What is expected – Can you gather every line in the rows below that contains the word "rose"?

The records –
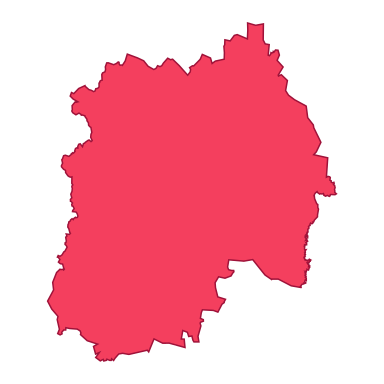 Amajuba, KwaZulu-Natal, South Africa (Equal Earth projection)
{"feature_id": "47623444B66034573524186", "entity_name": "Amajuba", "entity_type": "district", "adm_level": 2, "iso_a3": "ZAF", "parent_name": "South Africa", "parent_adm1": "KwaZulu-Natal", "projection": "equal_earth", "projection_center": [30.451, -27.741], "detail": "fine", "context": "isolated", "style": "filled", "palette": "rose", "viewbox_px": 384, "rotation_deg": 0, "n_neighbors": 0, "source": "geoboundaries", "source_scale": "gbopen_adm2", "svg_char_len": 5866}
<svg xmlns="http://www.w3.org/2000/svg" viewBox="0 0 384 384"><path d="M269.2,44.6L265.2,43.9L263.2,40.0L263.4,23.9L255.7,25.3L247.6,23.0L247.8,30.1L247.4,38.9L237.2,34.6L234.3,35.4L230.2,40.9L224.9,39.8L224.7,44.8L223.9,46.3L224.4,52.7L224.2,59.2L215.3,61.1L212.1,63.5L210.5,58.0L202.3,54.4L200.2,59.3L197.0,62.6L193.7,65.9L192.4,65.8L189.6,67.6L190.6,69.3L190.2,71.9L187.7,75.2L179.2,65.6L172.6,59.2L170.5,59.7L167.7,58.2L163.4,63.1L161.8,65.7L160.0,66.6L157.6,65.7L156.0,68.4L153.8,69.5L148.1,66.3L143.7,60.8L137.5,57.9L127.3,54.1L125.2,61.0L122.4,65.3L122.1,65.0L120.1,65.2L119.1,63.9L119.1,62.6L118.7,62.0L117.8,62.2L116.6,63.4L113.7,64.7L108.3,62.8L106.7,62.9L105.3,66.9L105.6,69.3L105.0,71.8L102.6,72.9L101.8,74.5L102.1,80.2L100.8,80.5L99.9,81.3L99.7,82.5L99.0,83.1L99.1,86.9L97.6,88.4L95.8,88.7L95.0,91.0L93.6,91.6L91.3,90.3L88.9,89.6L85.2,86.3L85.0,85.6L78.7,88.5L73.8,93.6L71.5,92.5L70.2,96.1L73.2,99.1L77.9,101.8L76.0,102.3L75.1,102.0L72.1,105.6L72.3,109.7L71.8,111.0L72.7,112.7L75.9,114.8L79.0,113.1L81.0,114.4L81.3,115.2L82.2,115.0L84.9,115.8L85.0,116.6L86.9,119.2L87.0,120.8L88.4,122.7L88.6,125.2L89.7,126.6L90.9,127.4L91.8,132.4L91.0,134.3L90.7,137.3L92.2,140.6L91.0,141.6L89.2,140.0L88.3,140.2L85.2,142.4L84.6,143.2L83.4,143.6L82.5,146.7L80.2,143.8L78.7,144.3L77.8,146.4L77.8,148.1L76.9,147.8L75.5,148.5L74.7,151.0L75.0,151.4L74.3,152.3L73.4,153.2L72.7,152.7L71.4,153.8L71.7,154.1L68.9,156.4L65.3,155.2L63.6,155.7L62.5,158.8L61.8,159.8L62.6,163.2L61.4,165.8L61.5,166.8L63.6,169.3L65.2,170.2L65.6,170.8L65.6,172.6L67.9,175.8L69.4,176.8L70.9,177.2L71.9,176.9L71.8,183.4L72.8,184.9L72.2,185.4L71.8,186.8L72.3,188.2L72.0,191.4L70.8,194.2L71.8,197.9L70.4,199.4L70.5,201.3L71.1,201.4L72.5,203.0L71.7,204.3L72.0,206.0L73.0,206.2L74.2,208.7L72.7,210.5L72.5,211.6L76.0,212.0L77.1,213.5L77.9,216.0L77.4,217.4L75.7,217.7L75.4,217.3L73.9,218.4L73.2,219.6L72.1,218.7L70.6,219.9L70.2,221.0L68.8,221.9L68.6,223.5L68.0,224.6L67.8,227.1L68.8,228.7L69.8,232.5L70.4,233.3L69.4,234.4L66.2,234.0L66.9,236.1L65.7,237.2L66.3,240.9L65.9,242.7L65.1,242.9L65.1,244.5L66.2,245.4L67.1,247.2L64.9,251.2L63.8,251.9L62.1,254.8L60.1,256.3L58.2,255.5L57.4,257.1L58.4,257.5L59.9,259.5L58.4,262.1L60.3,263.7L62.6,264.1L63.7,268.0L64.3,269.2L63.6,270.0L62.7,269.3L60.9,269.6L60.0,269.2L56.6,272.5L52.7,282.4L53.6,289.9L47.6,301.1L51.7,309.0L58.0,316.4L57.2,319.6L59.4,329.3L57.7,333.6L60.1,334.9L62.1,333.8L61.7,332.3L63.7,330.0L65.7,330.0L65.9,327.7L69.7,328.5L77.2,329.1L78.2,329.7L80.2,331.0L80.9,333.0L80.5,334.6L87.2,340.7L97.6,344.1L93.5,346.4L95.6,354.1L99.3,352.5L95.7,357.5L100.3,360.9L103.2,359.4L103.8,361.0L106.5,360.3L106.9,359.2L109.8,360.4L111.2,360.4L111.6,358.8L113.6,360.5L115.0,358.3L118.7,354.0L122.6,353.3L128.9,354.4L147.3,350.2L148.7,351.9L154.0,338.9L162.7,343.2L169.1,343.1L185.0,347.5L184.2,339.1L181.3,339.0L182.8,330.5L187.4,332.3L188.7,336.5L191.9,336.0L192.9,340.1L193.9,341.9L198.9,341.9L198.0,336.3L200.9,325.9L200.1,323.1L200.6,322.2L203.4,321.2L203.3,319.6L200.4,318.4L201.3,312.7L202.4,309.8L213.3,310.4L217.9,312.1L222.0,304.2L224.2,302.6L224.1,302.0L225.5,299.3L217.8,296.9L215.5,287.8L215.1,282.7L218.6,276.8L225.0,278.2L231.1,275.9L232.5,273.4L233.9,271.8L233.7,270.5L231.8,270.5L228.9,269.8L228.4,269.3L227.6,267.0L228.8,259.8L243.9,261.1L252.7,259.6L265.0,275.0L271.6,279.5L271.8,279.1L278.3,279.1L291.2,285.8L301.6,287.6L300.7,286.9L301.0,286.0L300.7,286.0L302.0,284.3L303.8,283.9L303.7,283.1L305.2,283.3L305.8,282.9L304.7,281.5L305.3,279.8L305.7,279.7L306.3,280.3L306.3,278.0L305.4,277.5L306.1,276.3L305.4,276.0L305.5,275.5L305.0,275.1L306.0,274.2L305.8,273.8L305.3,273.8L305.6,273.7L305.3,273.3L305.6,273.1L305.2,272.6L305.7,272.4L305.4,271.9L306.0,272.2L306.3,271.7L306.0,271.1L307.0,270.1L307.0,269.3L308.5,270.0L309.2,267.9L309.6,267.4L309.8,267.7L309.7,266.7L309.4,266.5L309.7,265.9L309.2,265.7L308.6,266.2L308.8,264.5L308.1,264.1L307.9,264.4L308.0,263.9L307.7,263.9L307.4,263.2L307.8,263.4L308.0,262.2L309.1,262.6L309.5,261.1L310.2,261.2L310.3,260.2L310.7,260.0L309.3,259.2L308.7,260.0L307.2,260.3L307.1,260.6L305.7,259.7L305.2,260.1L304.6,259.0L304.6,257.9L304.3,258.3L304.0,257.7L304.4,256.7L305.0,256.4L304.7,256.1L305.4,254.6L304.7,254.3L305.1,253.5L304.7,252.8L305.3,252.5L305.1,251.3L305.4,250.8L305.1,250.7L305.9,249.7L305.0,249.8L304.5,249.1L304.7,246.7L304.4,246.6L304.9,245.8L304.4,245.1L304.8,244.7L306.6,244.8L306.7,243.8L305.9,242.5L307.3,241.6L306.9,241.4L306.9,240.7L307.4,240.6L307.0,240.5L307.3,240.3L307.0,239.9L306.2,240.1L306.5,239.8L306.2,239.3L306.5,238.9L306.0,239.1L305.9,237.5L305.2,237.4L304.8,237.0L305.3,237.2L305.6,236.8L305.2,236.8L305.2,236.1L306.1,236.2L306.3,235.7L306.4,236.4L307.5,237.1L307.4,236.6L307.8,236.2L307.4,235.2L306.1,234.7L307.1,233.8L307.2,233.3L306.9,233.2L307.1,232.3L307.8,232.3L308.0,231.9L307.8,229.6L308.0,229.0L308.8,228.6L308.9,226.9L308.6,226.7L309.5,225.4L310.1,225.4L310.0,224.3L310.5,223.1L311.9,223.8L312.9,223.0L313.2,222.4L312.9,222.0L313.7,221.8L314.4,220.1L317.5,216.8L317.5,215.0L318.5,209.1L317.8,207.5L317.8,204.5L316.7,203.7L314.6,198.6L314.4,196.4L314.0,195.9L314.3,195.7L314.4,194.5L315.2,193.2L317.1,191.6L317.5,192.5L319.7,194.1L320.3,193.7L322.2,194.0L323.3,193.5L323.8,194.4L323.8,195.2L325.5,196.2L327.4,195.4L329.3,196.4L330.1,195.8L330.2,194.9L330.7,194.5L335.0,194.7L336.4,193.8L334.7,192.3L334.9,191.1L334.5,189.3L335.1,187.7L334.6,185.4L333.5,184.6L334.2,183.4L333.9,182.3L332.5,182.8L331.2,182.1L331.2,180.8L329.9,180.2L330.3,177.6L329.7,176.8L328.0,176.4L326.4,177.2L327.7,157.8L313.7,154.7L316.3,151.9L320.9,142.3L313.8,127.8L313.3,124.9L307.7,117.7L306.2,106.1L294.5,99.7L288.5,95.2L285.6,90.6L287.4,80.5L281.3,74.7L278.5,76.0L278.2,75.1L283.1,67.0L277.1,60.4L279.4,55.1L278.0,50.2L275.5,50.0L274.5,51.4L273.3,51.4L273.7,52.3L271.7,53.0L271.0,52.6L270.8,53.9L269.5,55.7L268.2,55.2L269.2,44.6Z" fill="#f43f5e" stroke="#9f1239" stroke-width="1.5"/></svg>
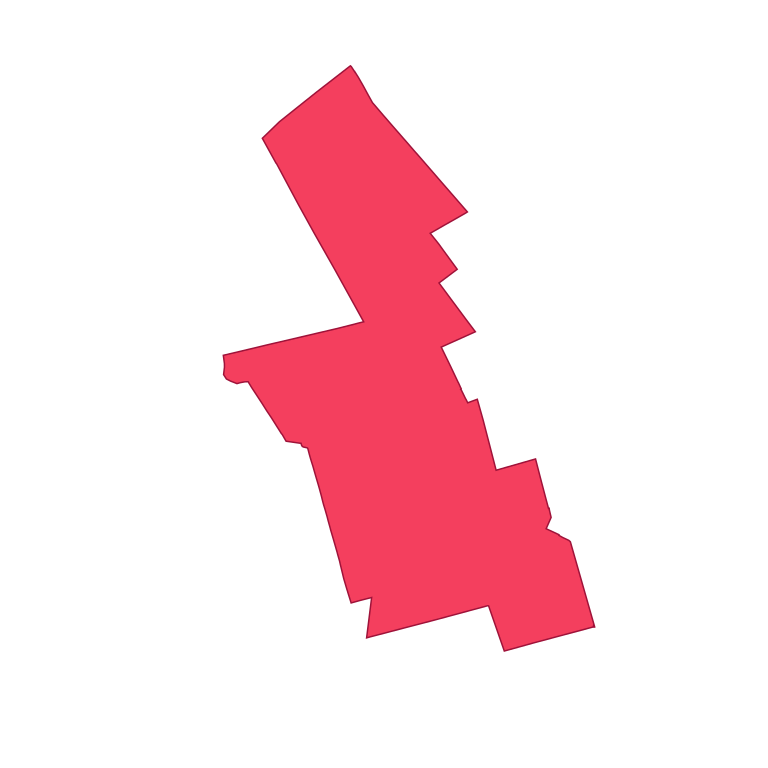 outline of Goicea, Dolj, Romania, rotated 67°
{"feature_id": "2599482B52312852000830", "entity_name": "Goicea", "entity_type": "district", "adm_level": 2, "iso_a3": "ROU", "parent_name": "Romania", "parent_adm1": "Dolj", "projection": "equal_earth", "projection_center": [23.601, 43.927], "detail": "fine", "context": "isolated", "style": "filled", "palette": "rose", "viewbox_px": 768, "rotation_deg": 67, "n_neighbors": 0, "source": "geoboundaries", "source_scale": "gbopen_adm2", "svg_char_len": 2237}
<svg xmlns="http://www.w3.org/2000/svg" viewBox="0 0 768 768"><g transform="rotate(67 384 384)"><path d="M610.9,499.2L611.4,495.2L611.5,494.6L616.3,461.8L620.8,431.4L628.6,375.2L629.1,374.4L676.8,377.6L680.8,347.3L689.4,286.3L689.1,286.1L688.4,285.6L689.9,285.6L690.0,285.0L602.0,274.1L600.1,275.0L595.2,279.4L591.6,282.2L591.1,281.8L580.6,291.3L572.1,282.3L564.6,281.0L562.9,280.5L562.8,280.9L562.8,281.2L550.8,279.5L537.7,277.6L536.9,277.5L524.2,275.6L512.2,273.8L507.4,312.7L507.2,314.5L481.2,310.6L469.7,308.9L456.4,306.9L434.5,304.1L434.0,314.3L430.3,314.5L429.2,314.7L426.9,314.8L422.8,315.0L421.5,315.1L421.0,315.1L419.4,315.2L419.3,315.3L419.1,315.4L418.9,315.5L418.6,314.8L417.6,314.8L417.3,314.9L416.5,314.9L415.3,314.9L411.9,315.0L411.2,315.1L394.2,315.8L372.4,316.9L372.2,307.7L371.6,279.5L357.2,283.1L356.4,283.3L334.5,288.6L312.5,293.9L307.0,271.8L283.9,277.2L276.4,278.9L263.3,282.6L263.1,280.6L261.4,266.7L260.7,260.4L258.5,241.7L258.2,240.0L257.3,240.3L245.6,244.1L226.2,250.4L220.7,252.2L197.2,259.8L186.1,263.4L181.4,265.0L173.9,267.4L149.8,275.3L140.5,278.3L135.9,279.8L124.8,283.3L120.5,284.7L118.4,284.9L112.1,285.6L101.6,286.6L91.6,287.8L84.8,288.9L84.2,288.9L84.6,289.1L79.0,290.1L78.0,290.6L78.2,291.5L88.9,331.9L95.6,355.9L101.7,377.7L110.3,400.0L138.5,397.1L139.2,396.8L185.2,392.7L218.1,389.3L259.1,384.6L318.8,378.4L317.9,383.9L317.3,388.2L314.4,406.7L302.2,477.1L300.3,488.6L295.2,518.4L294.8,520.7L302.8,522.9L306.2,524.3L312.7,528.0L317.8,527.1L321.5,524.0L324.2,521.2L326.2,519.2L326.6,515.9L327.6,511.3L328.8,508.2L335.6,507.2L353.8,503.9L363.0,502.4L371.3,500.8L380.6,499.3L387.2,498.2L389.3,497.9L390.8,497.4L398.4,496.5L405.6,484.6L406.2,483.5L407.0,483.7L408.1,483.8L409.6,483.6L410.6,482.7L412.5,480.0L413.1,479.4L414.0,479.4L419.4,480.2L423.3,480.7L427.0,481.1L432.2,481.6L437.7,482.3L443.5,483.0L450.5,483.8L454.6,484.3L458.2,484.8L460.5,485.1L463.9,485.6L467.5,486.2L471.0,486.7L471.7,486.8L476.6,487.3L483.9,488.2L487.8,488.8L496.2,489.9L497.2,490.1L506.7,491.2L520.6,492.9L522.5,493.2L529.7,494.1L534.6,495.0L534.8,495.0L547.4,497.1L558.6,498.4L561.0,498.6L561.5,498.7L572.7,499.8L573.9,490.6L574.4,487.3L575.7,478.8L610.9,499.2Z" fill="#f43f5e" stroke="#9f1239" stroke-width="1.5"/></g></svg>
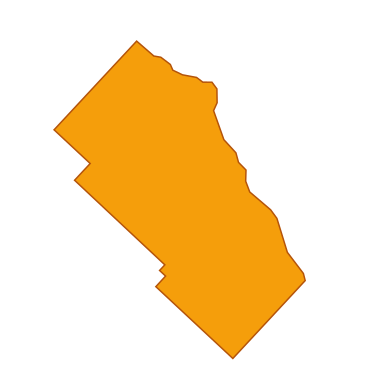 Jerome, Idaho, United States of America, rotated 223°
{"feature_id": "52423323B77549973511712", "entity_name": "Jerome", "entity_type": "district", "adm_level": 2, "iso_a3": "USA", "parent_name": "United States of America", "parent_adm1": "Idaho", "projection": "natural_earth1", "projection_center": [-114.264, 42.673], "detail": "fine", "context": "isolated", "style": "filled", "palette": "amber", "viewbox_px": 384, "rotation_deg": 223, "n_neighbors": 0, "source": "geoboundaries", "source_scale": "gbopen_adm2", "svg_char_len": 557}
<svg xmlns="http://www.w3.org/2000/svg" viewBox="0 0 384 384"><g transform="rotate(223 192 192)"><path d="M58.2,98.1L48.6,98.1L48.8,204.4L55.0,208.4L81.1,212.9L111.9,230.6L122.3,232.6L149.8,231.4L160.1,236.5L167.5,244.9L178.2,245.4L186.6,250.6L204.4,252.0L231.7,266.2L234.5,274.4L244.1,284.4L252.3,285.9L259.0,279.7L266.8,278.9L278.9,271.2L289.1,268.0L294.8,270.5L306.7,269.3L312.7,265.4L335.4,264.6L335.3,143.4L285.9,143.4L285.9,120.5L162.2,120.2L162.2,112.5L154.0,112.5L153.9,98.1L58.2,98.1Z" fill="#f59e0b" stroke="#b45309" stroke-width="1.5"/></g></svg>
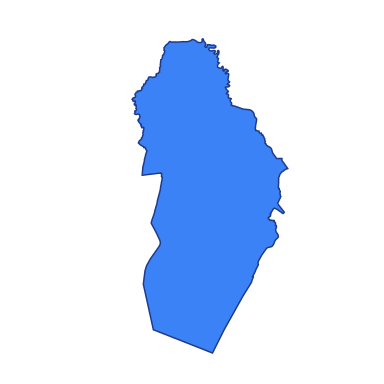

Expected output –
{"feature_id": "47623444B66034573524186", "entity_name": "Amajuba", "entity_type": "district", "adm_level": 2, "iso_a3": "ZAF", "parent_name": "South Africa", "parent_adm1": "KwaZulu-Natal", "projection": "equal_earth", "projection_center": [30.451, -27.741], "detail": "fine", "context": "isolated", "style": "filled", "palette": "rose", "viewbox_px": 384, "rotation_deg": 0, "n_neighbors": 0, "source": "geoboundaries", "source_scale": "gbopen_adm2", "svg_char_len": 5866}
{"feature_id": "2599482B52312852000830", "entity_name": "Goicea", "entity_type": "district", "adm_level": 2, "iso_a3": "ROU", "parent_name": "Romania", "parent_adm1": "Dolj", "projection": "equal_earth", "projection_center": [23.601, 43.927], "detail": "fine", "context": "isolated", "style": "filled", "palette": "rose", "viewbox_px": 768, "rotation_deg": 67, "n_neighbors": 0, "source": "geoboundaries", "source_scale": "gbopen_adm2", "svg_char_len": 2237}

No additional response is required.